Aboisso, 26 nov 2024 (AIP) – Les enfants, à travers leur porte-parole, Attia Amoin Pervenche, ont dénoncé les violences dont ils sont victimes, lors de la célébration de la Journée internationale des droits de l’enfant (JIDE), tenue samedi 23 novembre 2024 à Bakro, à l’initiative, du SOS Village d’Enfants d’Aboisso.

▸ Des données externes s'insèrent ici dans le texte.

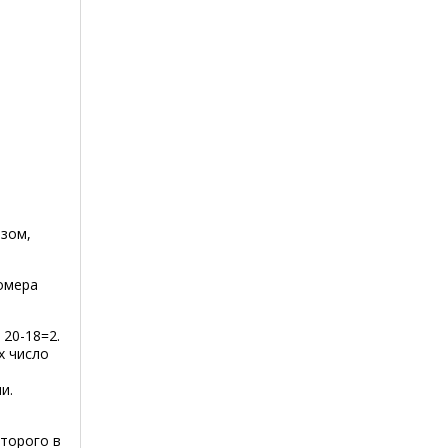
азом,
омера
 20-18=2.
х число
и.
оторого в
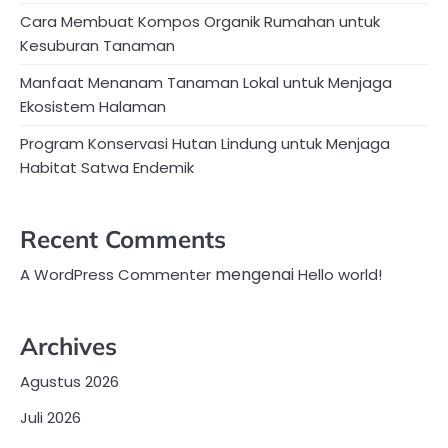
Cara Membuat Kompos Organik Rumahan untuk
Kesuburan Tanaman
Manfaat Menanam Tanaman Lokal untuk Menjaga
Ekosistem Halaman
Program Konservasi Hutan Lindung untuk Menjaga
Habitat Satwa Endemik
Recent Comments
mengenai
A WordPress Commenter
Hello world!
Archives
Agustus 2026
Juli 2026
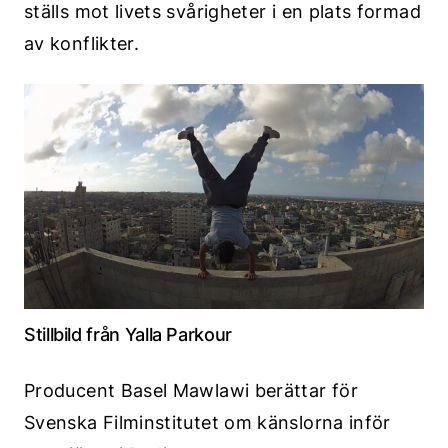
ställs mot livets svårigheter i en plats formad
av konflikter.
Stillbild från Yalla Parkour
Producent Basel Mawlawi berättar för
Svenska Filminstitutet om känslorna inför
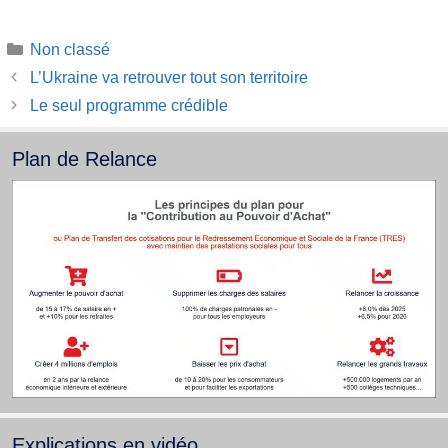
Catégories
Non classé
L’Ukraine va retrouver tout son territoire
Le seul programme crédible
Plan de Relance
Explications en vidéo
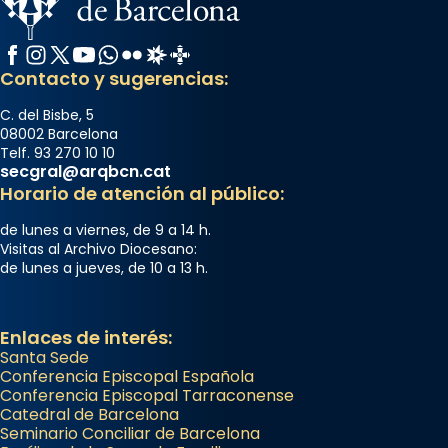
Facebook
Instagram
X / Twitter
YouTube
WhatsApp
Flickr
Radio Estel
Catalunya Cristiana
Contacto y sugerencias:
C. del Bisbe, 5
08002 Barcelona
Telf. 93 270 10 10
secgral@arqbcn.cat
Horario de atención al público:
de lunes a viernes, de 9 a 14 h.
Visitas al Archivo Diocesano:
de lunes a jueves, de 10 a 13 h.
Enlaces de interés:
Santa Sede
Conferencia Episcopal Española
Conferencia Episcopal Tarraconense
Catedral de Barcelona
Seminario Conciliar de Barcelona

« Les viols, les enlèvements, le manque de soutien pour les enfants gravement malades, la déscolarisation, le rejet des enfants handicapés, l’exposition aux travaux dangereux, les pratiques traditionnelles néfastes et l’incapacité des familles à prendre en charge leurs enfants à cause de situations dramatiques telles que le chômage, la maladie et la pauvreté, doivent vous interpeller. », a déclaré Attia Amoin Pervenche, élève de CM2.
Elle a exprimé le souhait que les droits des enfants soient strictement respectés, tout en saluant les efforts déjà entrepris par les autorités et les organisations pour améliorer leur bien-être.
Le manager du SOS village d’enfants d’Aboisso, Kouamé Dieudonné, le représentant de la directrice régionale de la Femme, de la Famille et de l’Enfant du Sud-Comoé, Kamenan Kouadio, ainsi que le sous-préfet d’Aboisso, Josette Ya, ont également appelé au respect et à la promotion des droits des enfants.
Placée sous le thème « Pour chaque enfant, chaque droit », cette 35ᵉ édition de la JIDE a rappelé l’importance d’assurer à tous les enfants un environnement où leurs droits sont respectés et protégés.
Depuis 1989, la JIDE, célébrée chaque 20 novembre, met en lumière la nécessité de protéger les droits des enfants dans le monde entier. La Côte d’Ivoire, signataire de la Convention des Nations Unies relative aux droits de l’enfant depuis 1991, réaffirme à cette occasion son engagement en faveur de leur épanouissement et de leur avenir.